> [DATASET EXCERPTS]
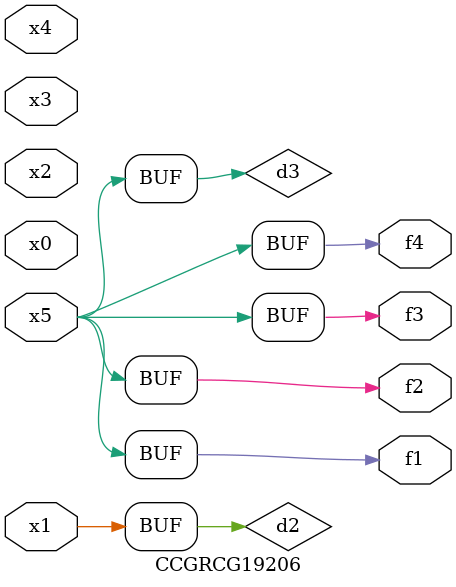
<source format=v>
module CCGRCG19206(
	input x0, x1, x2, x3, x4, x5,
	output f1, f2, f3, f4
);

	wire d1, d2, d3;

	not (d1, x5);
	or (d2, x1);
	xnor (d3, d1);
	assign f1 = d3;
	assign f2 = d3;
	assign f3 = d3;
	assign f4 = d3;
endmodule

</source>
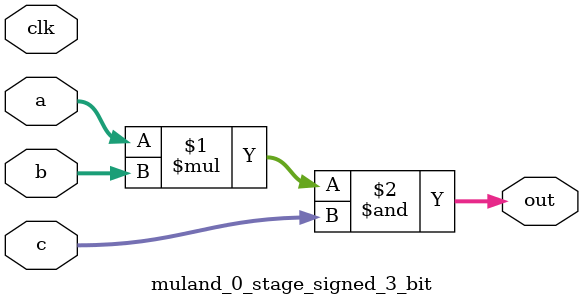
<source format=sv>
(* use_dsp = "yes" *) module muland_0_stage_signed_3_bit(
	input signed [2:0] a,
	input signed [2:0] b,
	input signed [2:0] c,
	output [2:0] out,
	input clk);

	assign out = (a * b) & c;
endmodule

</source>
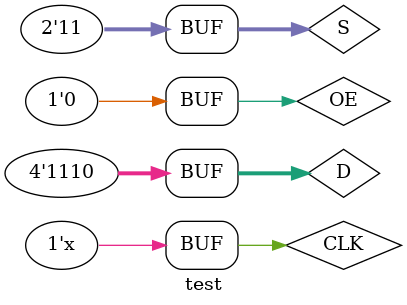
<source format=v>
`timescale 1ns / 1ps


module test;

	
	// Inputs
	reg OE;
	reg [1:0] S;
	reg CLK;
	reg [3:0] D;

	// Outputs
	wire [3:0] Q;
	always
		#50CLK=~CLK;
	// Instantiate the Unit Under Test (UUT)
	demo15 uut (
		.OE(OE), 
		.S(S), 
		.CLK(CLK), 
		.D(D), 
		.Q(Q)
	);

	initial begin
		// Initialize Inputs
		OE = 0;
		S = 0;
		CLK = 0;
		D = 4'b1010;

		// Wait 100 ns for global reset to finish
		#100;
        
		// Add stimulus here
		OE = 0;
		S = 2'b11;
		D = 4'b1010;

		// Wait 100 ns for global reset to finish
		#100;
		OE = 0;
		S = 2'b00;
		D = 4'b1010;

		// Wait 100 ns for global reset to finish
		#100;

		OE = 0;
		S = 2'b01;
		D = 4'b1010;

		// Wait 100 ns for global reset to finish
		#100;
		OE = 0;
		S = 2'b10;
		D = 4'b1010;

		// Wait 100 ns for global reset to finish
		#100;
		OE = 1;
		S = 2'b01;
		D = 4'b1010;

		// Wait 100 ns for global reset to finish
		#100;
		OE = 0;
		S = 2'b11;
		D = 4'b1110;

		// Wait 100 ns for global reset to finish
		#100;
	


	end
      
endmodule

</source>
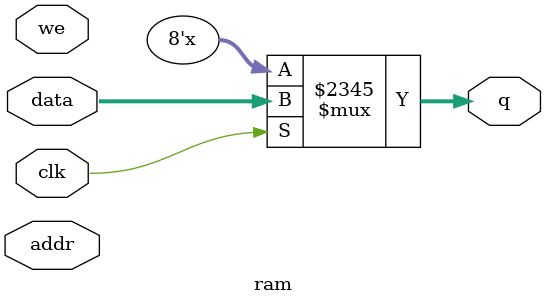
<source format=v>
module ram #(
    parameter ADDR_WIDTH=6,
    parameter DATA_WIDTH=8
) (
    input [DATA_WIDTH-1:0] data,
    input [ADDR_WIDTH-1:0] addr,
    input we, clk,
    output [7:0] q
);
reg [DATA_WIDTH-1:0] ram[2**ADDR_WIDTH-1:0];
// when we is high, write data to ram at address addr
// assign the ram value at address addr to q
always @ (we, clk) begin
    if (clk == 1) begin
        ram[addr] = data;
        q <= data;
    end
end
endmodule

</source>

> [PROBLEM TO SOLVE]
Go through the data above and copy each line that holds the word "assign".

> [EXERCISE ANSWER]
	assign f1 = d3;
	assign f2 = d3;
	assign f3 = d3;
	assign f4 = d3;
	assign out = (a * b) & c;
// assign the ram value at address addr to q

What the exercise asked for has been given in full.